Catholic leader fights cancer

Archbishop of Westminster Basil Hume: "Calm and at peace"

By BBC News Online's Alex Kirby

Catholic Church leader Cardinal Basil Hume is suffering from inoperable cancer.

But the 76-year-old Archbishop of Westminster, who is head of the church in England and Wales, plans to work on for as long as he can.


Alex Kirby reports: "He is calm and at peace"
He has made no public statement about his illness. But his staff have given the BBC copies of letters he has written to fellow bishops in England and Wales, and to clergy in his archdiocese.

The letters read: "You may have heard that I have recently been in hospital for tests.

"The result: I have cancer, and it is not in its early stages.

"I have received two wonderful graces. First, I have been given time to prepare for a new future.

"Secondly, I find myself - uncharacteristically - calm and at peace."

'No fuss'

He went on: "I intend to carry on working as much and as long as I can.

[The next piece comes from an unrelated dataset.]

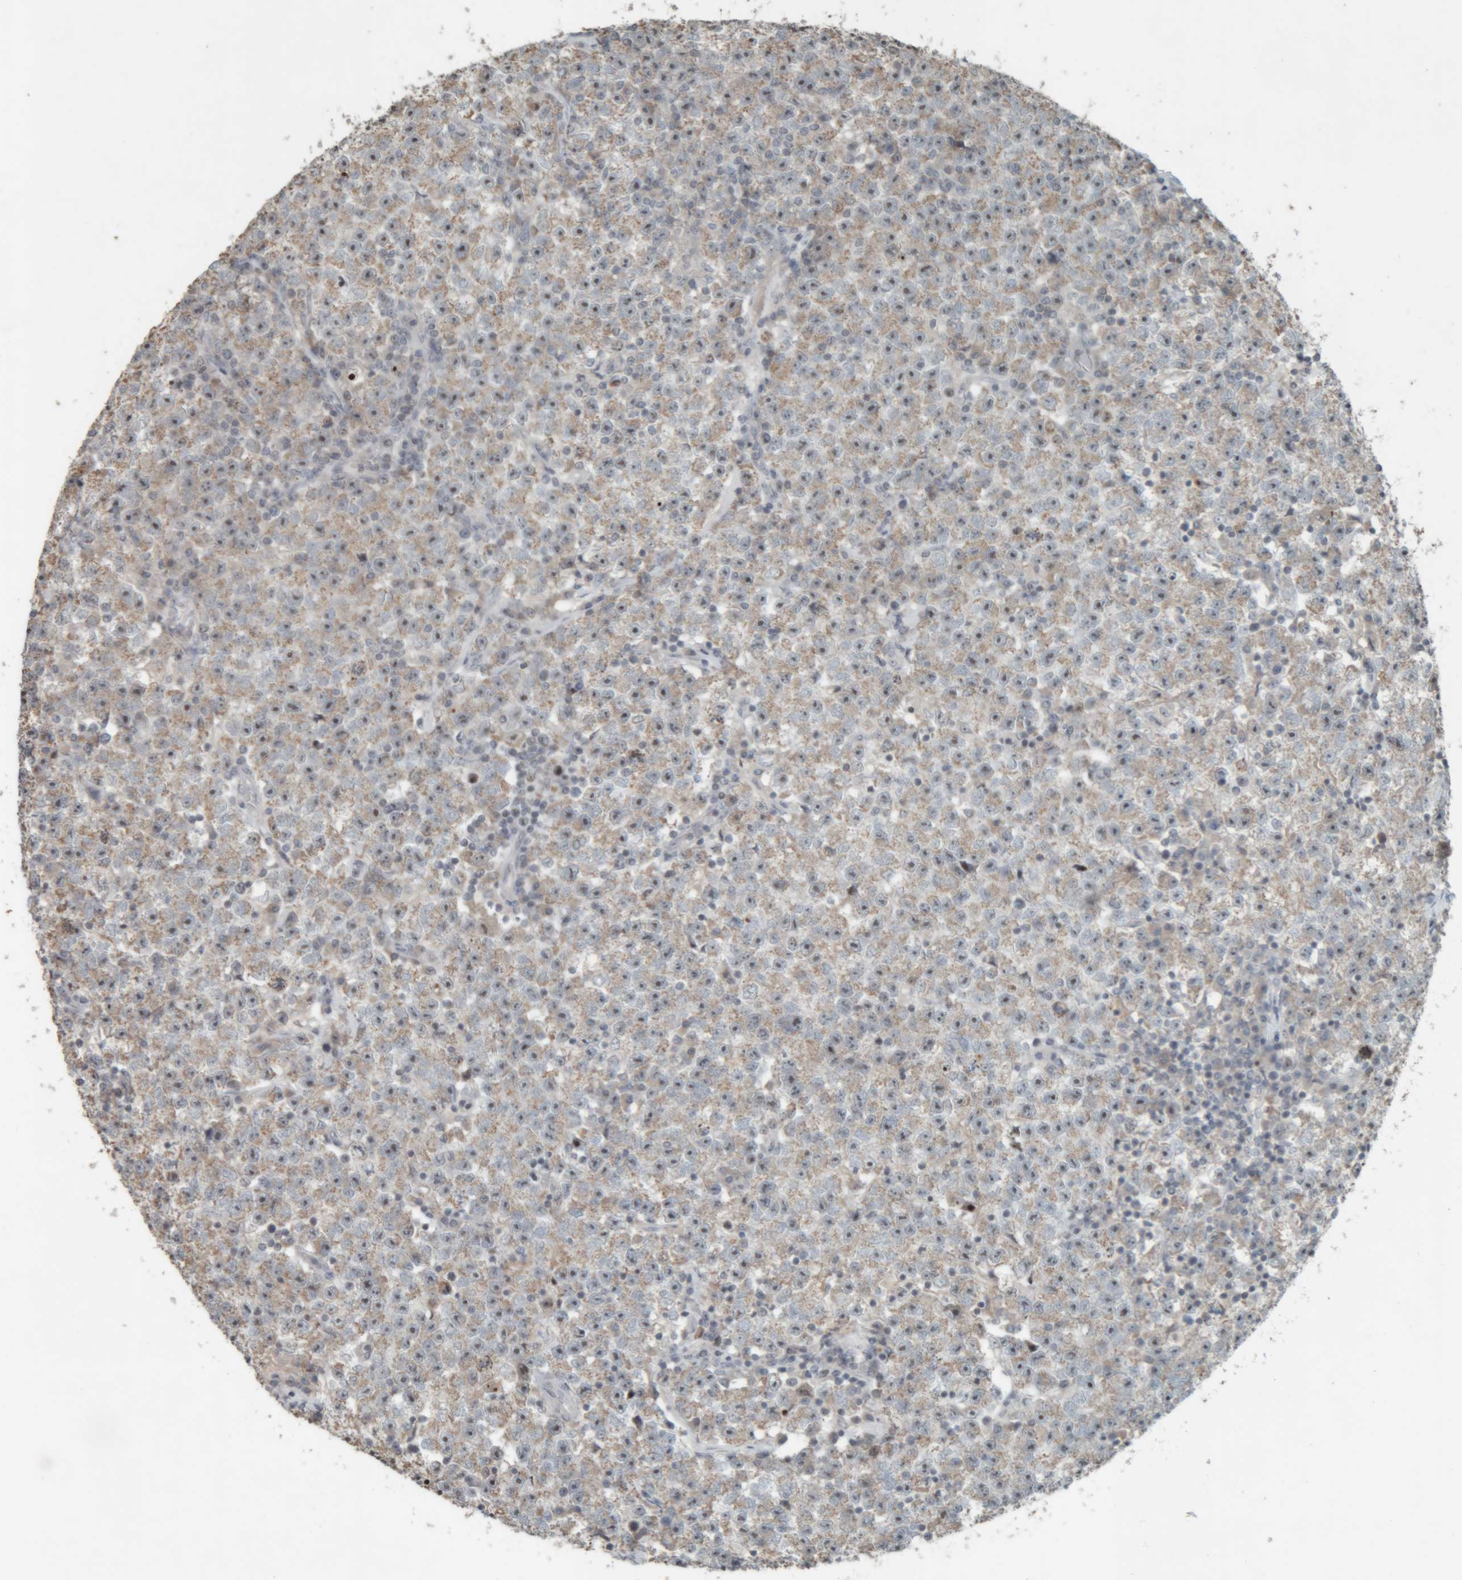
{"staining": {"intensity": "weak", "quantity": ">75%", "location": "cytoplasmic/membranous,nuclear"}, "tissue": "testis cancer", "cell_type": "Tumor cells", "image_type": "cancer", "snomed": [{"axis": "morphology", "description": "Seminoma, NOS"}, {"axis": "topography", "description": "Testis"}], "caption": "Testis seminoma was stained to show a protein in brown. There is low levels of weak cytoplasmic/membranous and nuclear positivity in approximately >75% of tumor cells.", "gene": "RPF1", "patient": {"sex": "male", "age": 22}}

I have no intention of being an invalid until I have to submit to the illness.


Alex Kirby reports: "Business as usual for as long as possible"
"But nevertheless, I shall be a bit limited in what I can do. Above all, no fuss. The future is in God's hands. I am determined to see the Holy Year in."

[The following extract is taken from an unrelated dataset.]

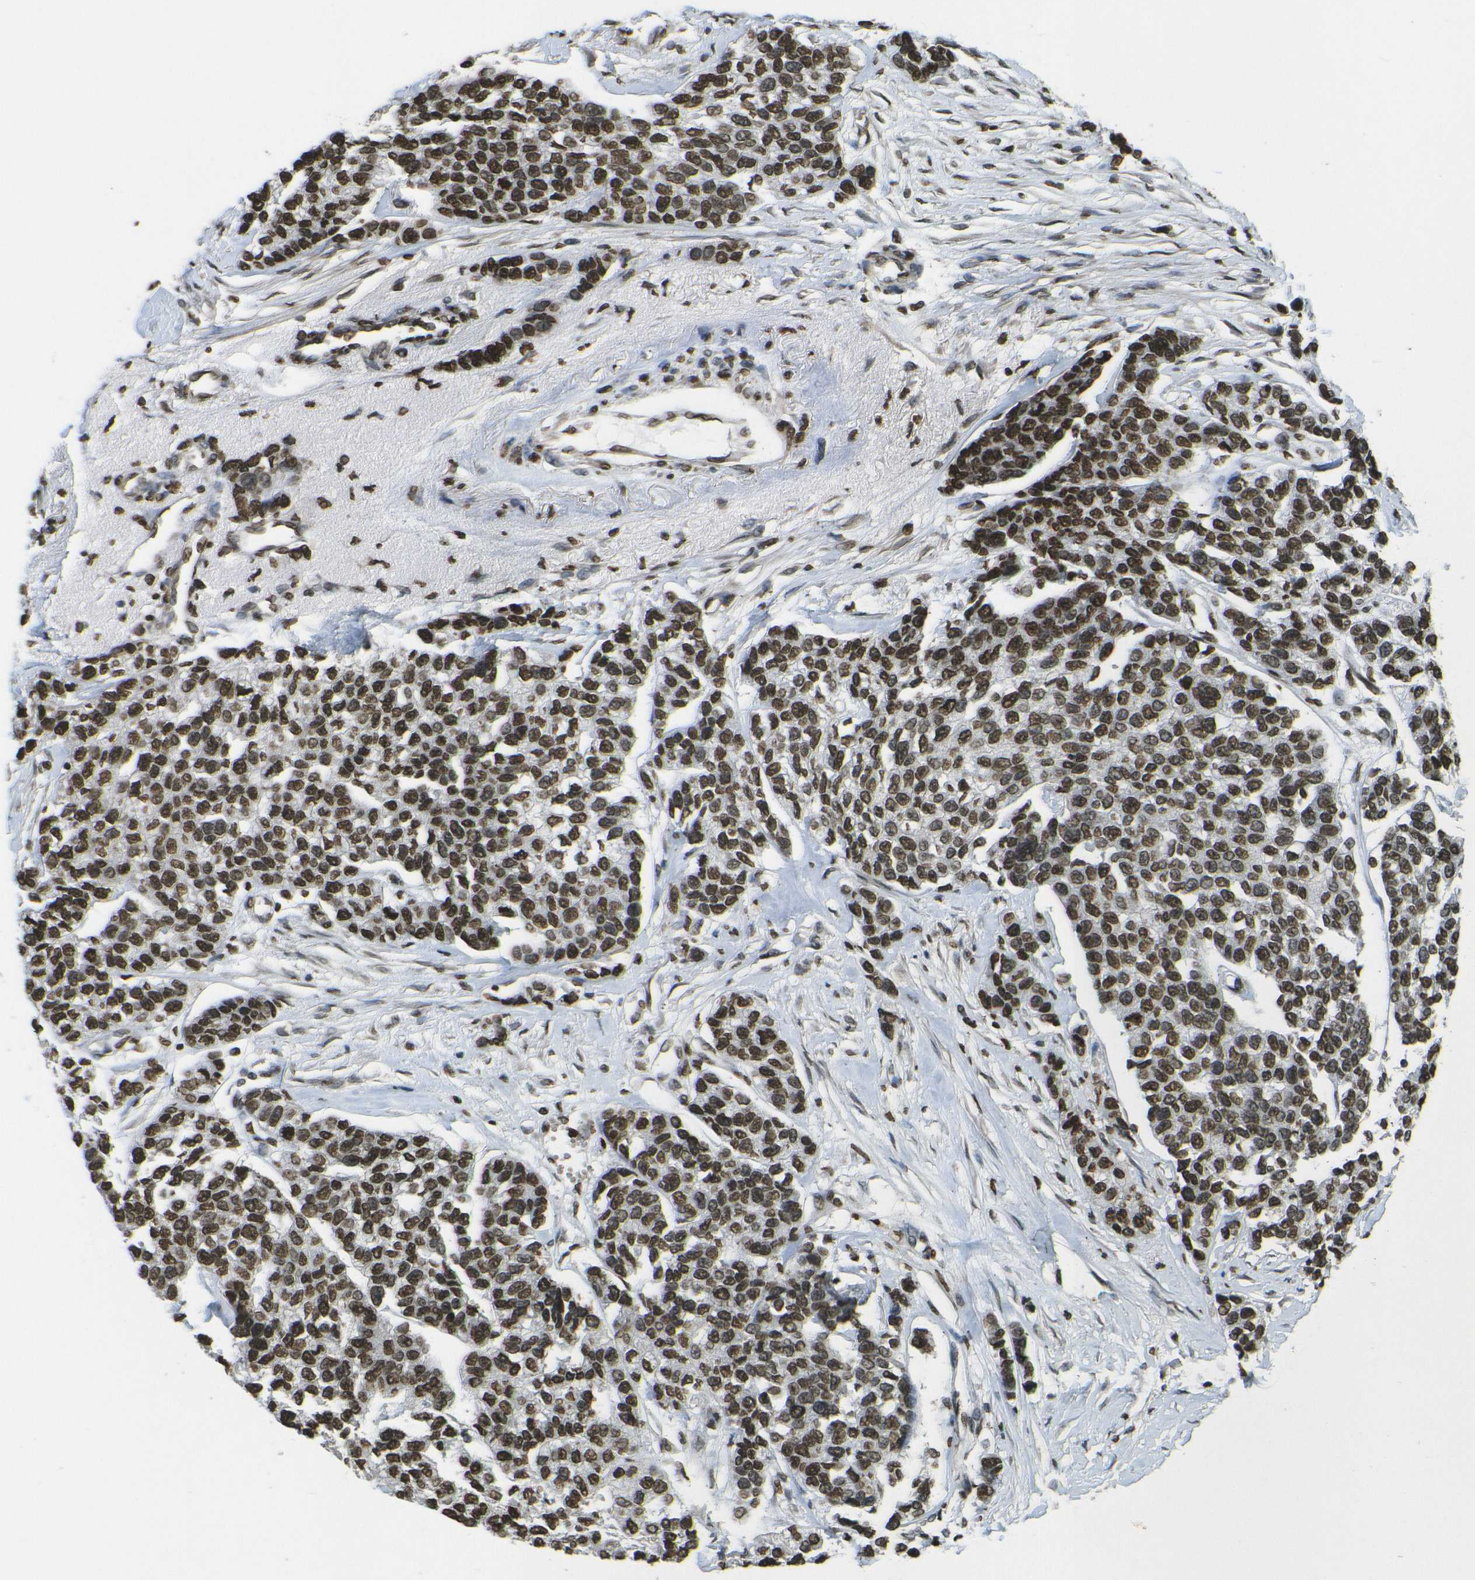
{"staining": {"intensity": "strong", "quantity": ">75%", "location": "nuclear"}, "tissue": "breast cancer", "cell_type": "Tumor cells", "image_type": "cancer", "snomed": [{"axis": "morphology", "description": "Duct carcinoma"}, {"axis": "topography", "description": "Breast"}], "caption": "A brown stain shows strong nuclear positivity of a protein in human breast cancer tumor cells.", "gene": "H4C16", "patient": {"sex": "female", "age": 51}}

The Holy Year is the Catholic name for the year 2000.

It begins for the church on Christmas Eve, when Cardinal Hume plans to unseal a door in Westminster cathedral, which he ceremonially sealed last month.

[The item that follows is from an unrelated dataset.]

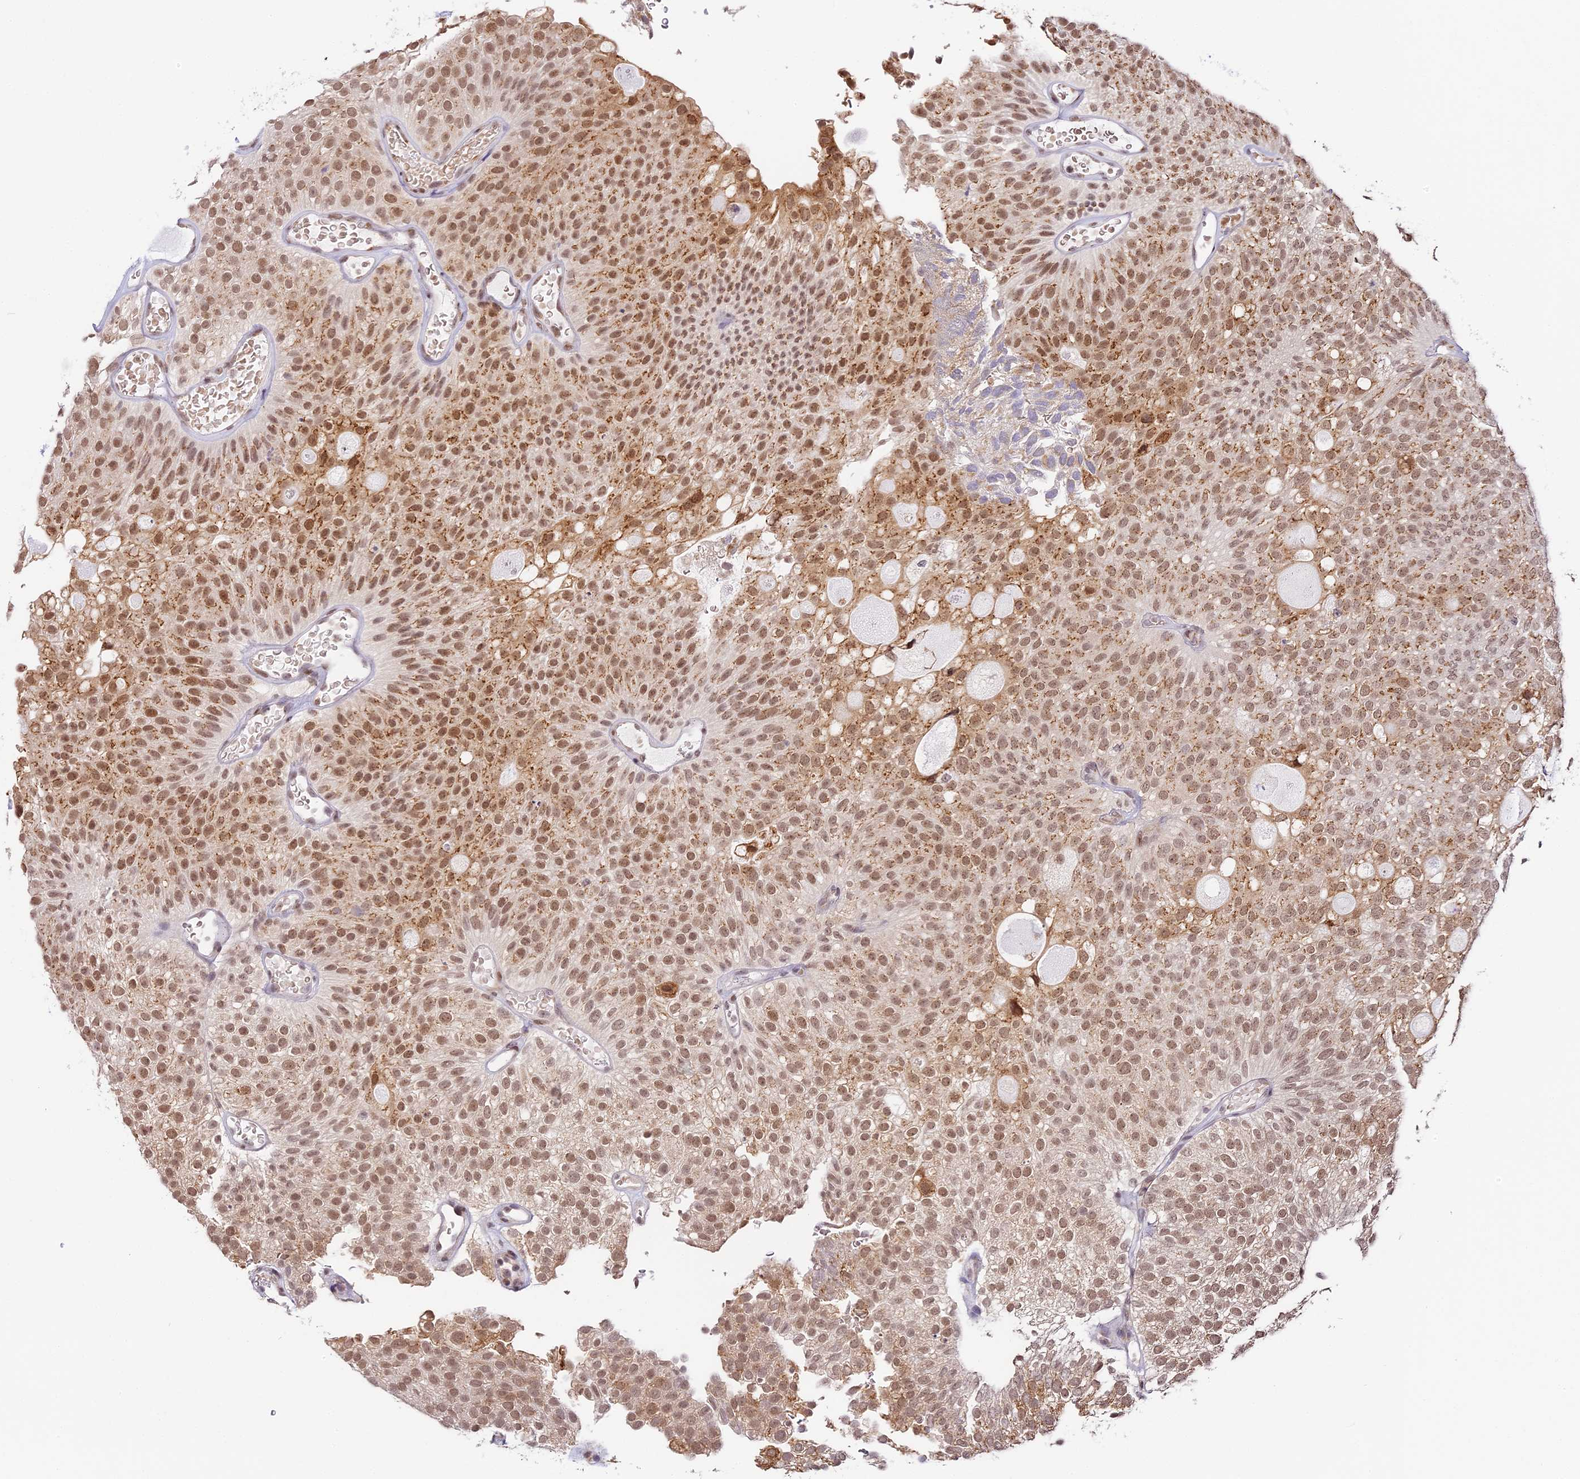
{"staining": {"intensity": "moderate", "quantity": ">75%", "location": "nuclear"}, "tissue": "urothelial cancer", "cell_type": "Tumor cells", "image_type": "cancer", "snomed": [{"axis": "morphology", "description": "Urothelial carcinoma, Low grade"}, {"axis": "topography", "description": "Urinary bladder"}], "caption": "The image shows immunohistochemical staining of urothelial cancer. There is moderate nuclear expression is appreciated in about >75% of tumor cells.", "gene": "HEATR5B", "patient": {"sex": "male", "age": 78}}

The unsealing will symbolise Christ's renewed entry into all of human life.


[ image: A cardinal for 23 years, but always a monk]
A cardinal for 23 years, but always a monk
In 1945 Basil Hume became a monk, a member of the Benedictine community based at Ampleforth Abbey in Yorkshire.

He was appointed Archbishop of Westminster in March 1976, and two months later was created a cardinal by Pope Paul VI.

He is known for the simplicity of his life, and is held in great affection by many people both within and outside the Catholic Church.

The unexpected news of his illness will sadden them. The Archbishop of Canterbury, Dr George Carey, commented: "I am so sorry to learn of the serious nature of Cardinal Hume's illness.

"His faithful acceptance of the situation and his ability to look forward with determination and with hope is typical of the man whom we know, love and respect.

"Cardinal Hume can depend on my support. He will be in my prayers and in the prayers of the whole nation in the months ahead."

But the clear message from Archbishop's House is that it is to be business as usual for as long as possible.

And Basil Hume, a Catholic traditionalist in many ways, will be the first to insist that there is nothing final about death.